* **TASK PROMPT**: In the forum thread below about Alex Curran's bun, how is a "rat" described?

* **PASSAGE**:
# Alex Curran's Bun



## MAC_addiction<3 (Jul 15, 2009)

I absolutly love her hair, & would love to be able to recreate it, I just don't know how she gets it to stay up on top?? ive backcombed my hair but even that goes flat after a while. Plus my hairs really quite long so what would i secure the bun with to make sure it stays in? If anyone has any tips i would really appreciate itt! My photobucket is playing up so i couldnt upload the pictures so i've put the links below.. Thanks so much!! xo 
	

	
	
		
		

		
			





http://www.poundlandblog.co.uk/wp-co...09/02/alex.jpg

http://img.dailymail.co.uk/i/pix/200...an_468x715.jpg

http://estb.msn.com/i/EE/532D674FEE9...8B10B02A8B.jpg

http://images.icnetwork.co.uk/upl/ic...2D737B3AA0.jpg


----------



## xsnowwhite (Jul 15, 2009)

if you blow dry your hair straight back with a round brush and then take the round brush to the roots and blow dry it then spray with hairspray it will really help it to stay and give good volume at the roots. I would just use  bobby pins to secure the bun at the ends. Ooh also this is kinda hard to explain but when you start and grab your hair into a ponytail to first form the bun, sort of push it upand you will see the roots and top section sort of lift, and when you secure your ponytail/bun it should stay pretty good. Sorry there  may be a way easier way but thats all i can think of! btw that hairstyle is gorgeous!


----------



## kimmy (Jul 19, 2009)

there are styling aides that might help you achieve the volume at the crown. you can try bumpits (though i should warn you: they're difficult to get the hang of and the company's customer service is shotty at best) or you can go to your local beauty supply store and purchase what's called a "rat." it's basically just a net that's filled with hair to match your colour, you pull a layer of your hair up and secure the rat under it with bobby pins and then situate the layer of hair over it and secure into a ponytail.


----------



## MAC_addiction<3 (Aug 12, 2009)

Thanks soo much! Im goin to try out both your suggestionsss...thankyouuu!!
 xoxo


----------

* **DATA BELOW**:

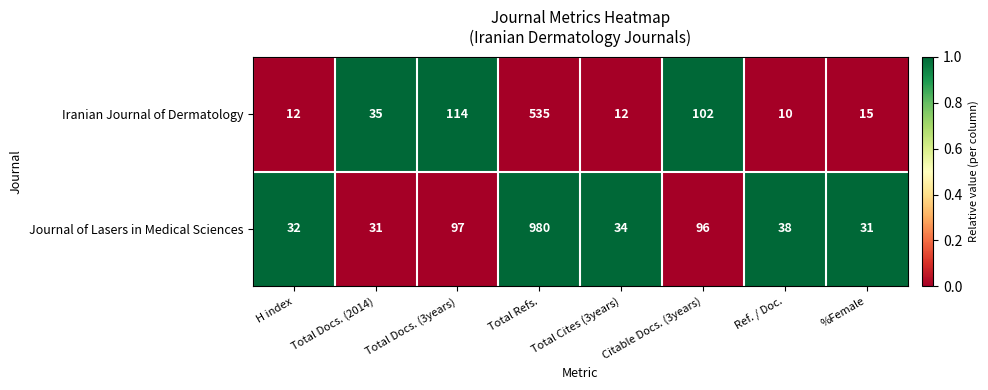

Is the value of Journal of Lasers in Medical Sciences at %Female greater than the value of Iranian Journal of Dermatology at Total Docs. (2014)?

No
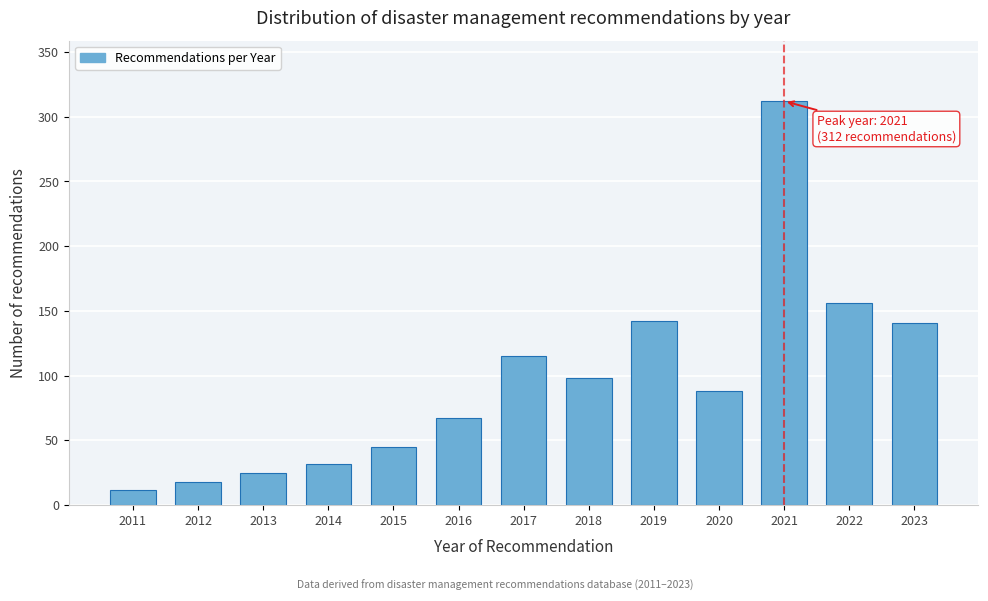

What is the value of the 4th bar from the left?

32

* **ANSWER TO THE EXERCISE**: It is a net filled with hair that matches your color.